Simulates a BLP demand and supply model.

Arguments

• J numebr of products
• T::Integer number of markets
• β::AbstractVector with length(β)=K, average tastes for characteristics. The first characteristic will be endogeneous (price)
• σ::AbstractVector with length(σ)=K, standard deviation of tastes for characteristics
• γ::AbstractVector marginal cost coefficients
• S number of simulation draws to calculate market shares
• varξ=1 variance of ξ
• varω=1 variance of ω
• randj=1.0 if less than 1, then J is the maximum number of products per market. Each product is included in each market with probability randj
• firmid=1:J firm identifiers. Must be length J.

Returns

• dat a BLPData struct
• ξ
• ω

function simulateIVRClogit(T, β, σ, π, ρ, S)

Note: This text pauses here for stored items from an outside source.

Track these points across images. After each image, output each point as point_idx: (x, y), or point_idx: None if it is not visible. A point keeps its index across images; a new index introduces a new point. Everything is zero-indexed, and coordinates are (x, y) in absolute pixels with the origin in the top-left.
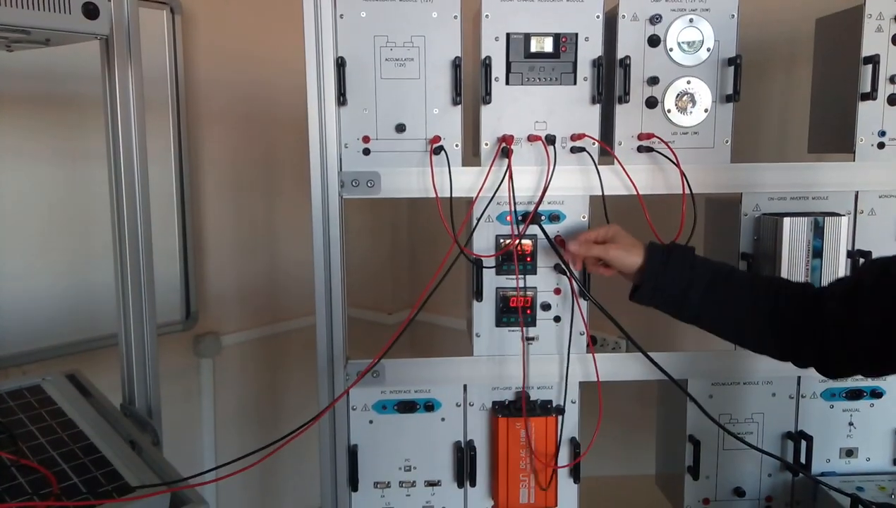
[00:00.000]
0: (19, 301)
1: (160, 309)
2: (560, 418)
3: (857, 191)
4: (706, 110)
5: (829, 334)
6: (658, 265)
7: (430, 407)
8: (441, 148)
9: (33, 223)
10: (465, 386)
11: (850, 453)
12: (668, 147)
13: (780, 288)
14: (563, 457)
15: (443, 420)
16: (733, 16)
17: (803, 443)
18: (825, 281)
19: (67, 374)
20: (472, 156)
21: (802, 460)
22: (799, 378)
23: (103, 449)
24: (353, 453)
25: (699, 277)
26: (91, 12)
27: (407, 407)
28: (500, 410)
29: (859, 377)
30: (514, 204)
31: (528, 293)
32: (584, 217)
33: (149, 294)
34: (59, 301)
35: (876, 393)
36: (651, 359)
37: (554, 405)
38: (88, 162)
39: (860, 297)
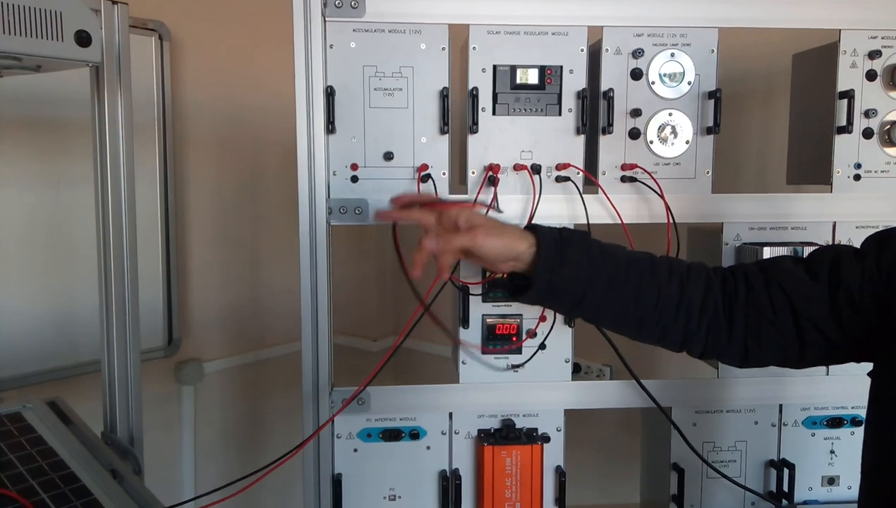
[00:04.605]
0: (0, 326)
1: (142, 335)
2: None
3: (835, 222)
4: (687, 142)
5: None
6: (553, 261)
7: (415, 435)
8: (428, 176)
9: (14, 247)
10: (450, 414)
11: (831, 481)
12: (652, 177)
13: (686, 278)
14: (549, 486)
15: (428, 448)
16: (713, 50)
17: (786, 471)
18: None
19: (48, 401)
20: (459, 184)
21: (785, 488)
22: (781, 406)
23: (84, 478)
24: (337, 482)
25: (597, 273)
26: (83, 40)
27: (392, 435)
28: (486, 438)
29: (840, 405)
30: None
31: (513, 320)
32: None
33: (133, 321)
34: (40, 326)
35: (857, 422)
36: (642, 385)
37: (539, 433)
38: (72, 186)
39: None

Simulates a random coefficients logit model with endogeneity.

Arguments

• T::Integer number of markets
• β::AbstractVector with length(β)=K, average tastes for characteristics.
• σ::AbstractVector with length(σ)=K, standard deviation of tastes for characteristics
• π::AbstractMatrix with size(π) = (L, K, J), first stage coefficients
• ρ::Number strength of endogeneity
• S number of simulation draws to calculate market shares

Returns BLPData struct

supplymoments(γ::AbstractVector, β::AbstractVector, σ::AbstractVector,
                   ξ::AbstractVector, dat::BLPData)

Supply side moments in a BLP model. Assumes that marginal cost is costf linear,

\[costf(c_{jt}) = w_{jt}'γ + ω_{jt}\]

and prices are Bertrand-Nash

\[c_{t} = p_{t} + (∂s/∂p)^{-1} s\]

where ∂s/∂p is the Jacobian of shares with respect to prices, but with the j,l entry set to zero unless goods j and l are produced by the same firm.

Arguments

• γ marginal cost coefficients
• β length K (=number characteristics) vector of average tastes for characteristics
• σ length K vector of standard deviations of tastes
• ξ J × T matrix of market demand shocks
• dat::BLPData

Returns (moments, ω) an L vector of moments with moments[l] = 1/(T) ∑ₜ∑ⱼ ω[t][j]*dat[t].zs[l,j]

Notes:

May encounter numeric problems if costf has a limited domain. In particular, for some values of parameters, we may have

\[p_{t} + (∂s/∂p)^{-1} s < 0\]

in which case the implied marginal cost is negative.

pack(β::AbstractVector, σ::AbstractVector, ...)

Packs parameters into a single vector, θ.

Returns tuple with the packed parameters, θ, and a function to unpack them, i.e.

unpack(θ) = (β, σ, ...)

and

pack(unpack(θ)) = θ

varianceBLP(β, σ, γ, dat::BLPData ; W=I)

Computes variance of BLP estimates. Computes moment variance clustering on t.

Returns Σ = covariance of [β, σ, γ] and varm = (clustered) covariance of moments.

varianceRCIVlogit(β, σ, dat::BLPData ; W=I)

Computes variance of RCIVlogit estimates. Computes moment variance clustering on t.

Returns Σ = covariance of [β, σ, γ] and varm = (clustered) covariance of moments.